ACTIVITY:
Find the line containing "Tack vare att" in the records below. Copy exactly that line and each one after it, ending at the line containing "sorterades och skickades", and nothing more.

DATA SUPPLIED:
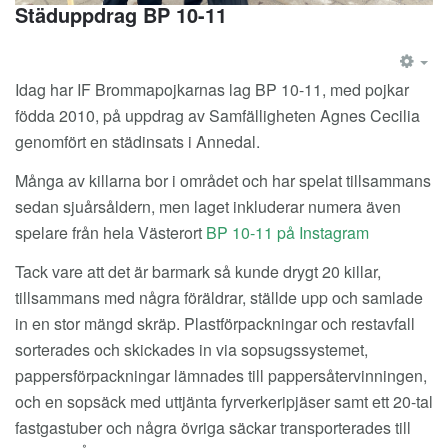
Städuppdrag BP 10-11
EM
Idag har IF Brommapojkarnas lag BP 10-11, med pojkar
födda 2010, på uppdrag av Samfälligheten Agnes Cecilia
genomfört en städinsats i Annedal.
Många av killarna bor i området och har spelat tillsammans
sedan sjuårsåldern, men laget inkluderar numera även
spelare från hela Västerort
BP 10-11 på Instagram
Tack vare att det är barmark så kunde drygt 20 killar,
tillsammans med några föräldrar, ställde upp och samlade
in en stor mängd skräp. Plastförpackningar och restavfall
sorterades och skickades in via sopsugssystemet,
pappersförpackningar lämnades till pappersåtervinningen,
och en sopsäck med uttjänta fyrverkeripjäser samt ett 20-tal
fastgastuber och några övriga säckar transporterades till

YOUR SOLUTION:
Tack vare att det är barmark så kunde drygt 20 killar,
tillsammans med några föräldrar, ställde upp och samlade
in en stor mängd skräp. Plastförpackningar och restavfall
sorterades och skickades in via sopsugssystemet,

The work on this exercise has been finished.